* [Provided entries]:

>>>

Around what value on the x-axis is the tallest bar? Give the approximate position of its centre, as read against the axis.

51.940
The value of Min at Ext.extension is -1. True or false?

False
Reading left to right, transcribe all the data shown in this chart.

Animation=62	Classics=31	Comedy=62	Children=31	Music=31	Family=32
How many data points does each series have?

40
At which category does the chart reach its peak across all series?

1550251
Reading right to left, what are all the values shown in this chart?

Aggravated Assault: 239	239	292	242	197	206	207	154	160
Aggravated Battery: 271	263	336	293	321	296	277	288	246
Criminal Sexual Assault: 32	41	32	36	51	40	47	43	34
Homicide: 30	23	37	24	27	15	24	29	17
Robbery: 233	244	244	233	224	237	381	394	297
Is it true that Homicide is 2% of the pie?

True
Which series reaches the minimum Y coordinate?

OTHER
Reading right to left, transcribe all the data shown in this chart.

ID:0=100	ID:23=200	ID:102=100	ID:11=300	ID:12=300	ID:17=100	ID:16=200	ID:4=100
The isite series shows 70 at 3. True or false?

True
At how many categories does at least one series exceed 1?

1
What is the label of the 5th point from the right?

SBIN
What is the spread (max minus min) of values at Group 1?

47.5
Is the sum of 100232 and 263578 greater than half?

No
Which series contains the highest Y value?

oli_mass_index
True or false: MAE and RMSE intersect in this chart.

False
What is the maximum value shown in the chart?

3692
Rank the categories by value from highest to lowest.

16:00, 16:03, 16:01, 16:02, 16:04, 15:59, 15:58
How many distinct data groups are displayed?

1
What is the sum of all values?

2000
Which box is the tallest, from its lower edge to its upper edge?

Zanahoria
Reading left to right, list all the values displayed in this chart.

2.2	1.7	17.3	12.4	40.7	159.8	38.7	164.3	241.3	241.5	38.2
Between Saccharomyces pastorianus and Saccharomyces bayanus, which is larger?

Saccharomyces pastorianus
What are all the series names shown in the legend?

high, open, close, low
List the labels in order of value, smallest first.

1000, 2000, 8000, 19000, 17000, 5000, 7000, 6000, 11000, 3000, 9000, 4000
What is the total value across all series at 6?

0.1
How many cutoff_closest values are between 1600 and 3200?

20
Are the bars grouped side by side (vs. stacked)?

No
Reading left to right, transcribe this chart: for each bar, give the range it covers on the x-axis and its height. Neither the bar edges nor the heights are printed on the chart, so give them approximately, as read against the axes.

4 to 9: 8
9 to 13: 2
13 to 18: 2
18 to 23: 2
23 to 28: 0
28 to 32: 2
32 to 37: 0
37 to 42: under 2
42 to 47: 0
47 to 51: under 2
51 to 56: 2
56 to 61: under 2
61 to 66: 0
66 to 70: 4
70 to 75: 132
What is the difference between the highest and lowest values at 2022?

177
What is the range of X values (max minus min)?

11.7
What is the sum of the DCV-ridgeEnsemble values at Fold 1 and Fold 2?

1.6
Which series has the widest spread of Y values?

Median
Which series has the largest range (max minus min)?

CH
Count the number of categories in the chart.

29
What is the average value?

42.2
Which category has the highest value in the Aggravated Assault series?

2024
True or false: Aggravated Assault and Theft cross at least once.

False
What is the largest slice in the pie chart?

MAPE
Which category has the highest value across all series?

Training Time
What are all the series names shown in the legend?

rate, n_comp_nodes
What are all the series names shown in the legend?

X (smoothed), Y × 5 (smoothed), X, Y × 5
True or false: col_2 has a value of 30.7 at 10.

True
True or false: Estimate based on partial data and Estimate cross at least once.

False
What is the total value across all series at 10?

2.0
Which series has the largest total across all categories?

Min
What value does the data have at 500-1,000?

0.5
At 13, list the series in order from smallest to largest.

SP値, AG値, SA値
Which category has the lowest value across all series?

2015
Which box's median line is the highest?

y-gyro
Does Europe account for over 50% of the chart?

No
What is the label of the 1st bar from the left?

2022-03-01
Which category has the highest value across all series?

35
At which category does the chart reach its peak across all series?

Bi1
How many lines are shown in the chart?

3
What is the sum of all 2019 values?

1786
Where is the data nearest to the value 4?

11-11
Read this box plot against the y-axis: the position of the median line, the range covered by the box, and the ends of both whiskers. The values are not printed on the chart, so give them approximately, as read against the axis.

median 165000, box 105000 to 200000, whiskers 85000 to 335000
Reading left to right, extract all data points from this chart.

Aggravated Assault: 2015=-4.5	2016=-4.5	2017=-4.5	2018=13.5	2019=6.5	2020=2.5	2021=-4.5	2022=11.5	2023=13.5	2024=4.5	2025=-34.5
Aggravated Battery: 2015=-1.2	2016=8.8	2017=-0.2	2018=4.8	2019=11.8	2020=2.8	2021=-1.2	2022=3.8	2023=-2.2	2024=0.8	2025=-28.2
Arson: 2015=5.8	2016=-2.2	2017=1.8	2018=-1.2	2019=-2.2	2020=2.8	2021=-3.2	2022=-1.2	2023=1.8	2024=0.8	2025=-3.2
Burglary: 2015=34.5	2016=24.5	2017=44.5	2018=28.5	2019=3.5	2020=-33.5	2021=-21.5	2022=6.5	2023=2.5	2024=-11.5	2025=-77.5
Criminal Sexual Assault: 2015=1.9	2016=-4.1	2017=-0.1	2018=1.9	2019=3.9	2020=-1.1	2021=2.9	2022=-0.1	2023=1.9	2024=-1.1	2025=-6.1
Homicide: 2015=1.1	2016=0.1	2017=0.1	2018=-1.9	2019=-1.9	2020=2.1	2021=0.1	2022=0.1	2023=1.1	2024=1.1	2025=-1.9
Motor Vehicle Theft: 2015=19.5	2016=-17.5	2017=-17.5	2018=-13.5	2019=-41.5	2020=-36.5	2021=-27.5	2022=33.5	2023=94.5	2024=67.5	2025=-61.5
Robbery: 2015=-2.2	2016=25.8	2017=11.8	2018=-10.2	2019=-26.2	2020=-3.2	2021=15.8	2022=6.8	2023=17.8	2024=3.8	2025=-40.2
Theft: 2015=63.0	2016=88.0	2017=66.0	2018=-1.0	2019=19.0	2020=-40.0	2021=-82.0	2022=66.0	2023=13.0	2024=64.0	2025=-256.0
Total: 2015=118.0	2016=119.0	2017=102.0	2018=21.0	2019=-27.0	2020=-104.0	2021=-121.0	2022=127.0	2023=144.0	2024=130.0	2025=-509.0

<<<

* [The problem]:
Rewrite all of the entries above with "Reading right to left" changed to "Going from right to left" wherever it occurs, keeping everything else the same.

* [Expected output]:
Around what value on the x-axis is the tallest bar? Give the approximate position of its centre, as read against the axis.

51.940
The value of Min at Ext.extension is -1. True or false?

False
Reading left to right, transcribe all the data shown in this chart.

Animation=62	Classics=31	Comedy=62	Children=31	Music=31	Family=32
How many data points does each series have?

40
At which category does the chart reach its peak across all series?

1550251
Going from right to left, what are all the values shown in this chart?

Aggravated Assault: 239	239	292	242	197	206	207	154	160
Aggravated Battery: 271	263	336	293	321	296	277	288	246
Criminal Sexual Assault: 32	41	32	36	51	40	47	43	34
Homicide: 30	23	37	24	27	15	24	29	17
Robbery: 233	244	244	233	224	237	381	394	297
Is it true that Homicide is 2% of the pie?

True
Which series reaches the minimum Y coordinate?

OTHER
Going from right to left, transcribe all the data shown in this chart.

ID:0=100	ID:23=200	ID:102=100	ID:11=300	ID:12=300	ID:17=100	ID:16=200	ID:4=100
The isite series shows 70 at 3. True or false?

True
At how many categories does at least one series exceed 1?

1
What is the label of the 5th point from the right?

SBIN
What is the spread (max minus min) of values at Group 1?

47.5
Is the sum of 100232 and 263578 greater than half?

No
Which series contains the highest Y value?

oli_mass_index
True or false: MAE and RMSE intersect in this chart.

False
What is the maximum value shown in the chart?

3692
Rank the categories by value from highest to lowest.

16:00, 16:03, 16:01, 16:02, 16:04, 15:59, 15:58
How many distinct data groups are displayed?

1
What is the sum of all values?

2000
Which box is the tallest, from its lower edge to its upper edge?

Zanahoria
Reading left to right, list all the values displayed in this chart.

2.2	1.7	17.3	12.4	40.7	159.8	38.7	164.3	241.3	241.5	38.2
Between Saccharomyces pastorianus and Saccharomyces bayanus, which is larger?

Saccharomyces pastorianus
What are all the series names shown in the legend?

high, open, close, low
List the labels in order of value, smallest first.

1000, 2000, 8000, 19000, 17000, 5000, 7000, 6000, 11000, 3000, 9000, 4000
What is the total value across all series at 6?

0.1
How many cutoff_closest values are between 1600 and 3200?

20
Are the bars grouped side by side (vs. stacked)?

No
Reading left to right, transcribe this chart: for each bar, give the range it covers on the x-axis and its height. Neither the bar edges nor the heights are printed on the chart, so give them approximately, as read against the axes.

4 to 9: 8
9 to 13: 2
13 to 18: 2
18 to 23: 2
23 to 28: 0
28 to 32: 2
32 to 37: 0
37 to 42: under 2
42 to 47: 0
47 to 51: under 2
51 to 56: 2
56 to 61: under 2
61 to 66: 0
66 to 70: 4
70 to 75: 132
What is the difference between the highest and lowest values at 2022?

177
What is the range of X values (max minus min)?

11.7
What is the sum of the DCV-ridgeEnsemble values at Fold 1 and Fold 2?

1.6
Which series has the widest spread of Y values?

Median
Which series has the largest range (max minus min)?

CH
Count the number of categories in the chart.

29
What is the average value?

42.2
Which category has the highest value in the Aggravated Assault series?

2024
True or false: Aggravated Assault and Theft cross at least once.

False
What is the largest slice in the pie chart?

MAPE
Which category has the highest value across all series?

Training Time
What are all the series names shown in the legend?

rate, n_comp_nodes
What are all the series names shown in the legend?

X (smoothed), Y × 5 (smoothed), X, Y × 5
True or false: col_2 has a value of 30.7 at 10.

True
True or false: Estimate based on partial data and Estimate cross at least once.

False
What is the total value across all series at 10?

2.0
Which series has the largest total across all categories?

Min
What value does the data have at 500-1,000?

0.5
At 13, list the series in order from smallest to largest.

SP値, AG値, SA値
Which category has the lowest value across all series?

2015
Which box's median line is the highest?

y-gyro
Does Europe account for over 50% of the chart?

No
What is the label of the 1st bar from the left?

2022-03-01
Which category has the highest value across all series?

35
At which category does the chart reach its peak across all series?

Bi1
How many lines are shown in the chart?

3
What is the sum of all 2019 values?

1786
Where is the data nearest to the value 4?

11-11
Read this box plot against the y-axis: the position of the median line, the range covered by the box, and the ends of both whiskers. The values are not printed on the chart, so give them approximately, as read against the axis.

median 165000, box 105000 to 200000, whiskers 85000 to 335000
Reading left to right, extract all data points from this chart.

Aggravated Assault: 2015=-4.5	2016=-4.5	2017=-4.5	2018=13.5	2019=6.5	2020=2.5	2021=-4.5	2022=11.5	2023=13.5	2024=4.5	2025=-34.5
Aggravated Battery: 2015=-1.2	2016=8.8	2017=-0.2	2018=4.8	2019=11.8	2020=2.8	2021=-1.2	2022=3.8	2023=-2.2	2024=0.8	2025=-28.2
Arson: 2015=5.8	2016=-2.2	2017=1.8	2018=-1.2	2019=-2.2	2020=2.8	2021=-3.2	2022=-1.2	2023=1.8	2024=0.8	2025=-3.2
Burglary: 2015=34.5	2016=24.5	2017=44.5	2018=28.5	2019=3.5	2020=-33.5	2021=-21.5	2022=6.5	2023=2.5	2024=-11.5	2025=-77.5
Criminal Sexual Assault: 2015=1.9	2016=-4.1	2017=-0.1	2018=1.9	2019=3.9	2020=-1.1	2021=2.9	2022=-0.1	2023=1.9	2024=-1.1	2025=-6.1
Homicide: 2015=1.1	2016=0.1	2017=0.1	2018=-1.9	2019=-1.9	2020=2.1	2021=0.1	2022=0.1	2023=1.1	2024=1.1	2025=-1.9
Motor Vehicle Theft: 2015=19.5	2016=-17.5	2017=-17.5	2018=-13.5	2019=-41.5	2020=-36.5	2021=-27.5	2022=33.5	2023=94.5	2024=67.5	2025=-61.5
Robbery: 2015=-2.2	2016=25.8	2017=11.8	2018=-10.2	2019=-26.2	2020=-3.2	2021=15.8	2022=6.8	2023=17.8	2024=3.8	2025=-40.2
Theft: 2015=63.0	2016=88.0	2017=66.0	2018=-1.0	2019=19.0	2020=-40.0	2021=-82.0	2022=66.0	2023=13.0	2024=64.0	2025=-256.0
Total: 2015=118.0	2016=119.0	2017=102.0	2018=21.0	2019=-27.0	2020=-104.0	2021=-121.0	2022=127.0	2023=144.0	2024=130.0	2025=-509.0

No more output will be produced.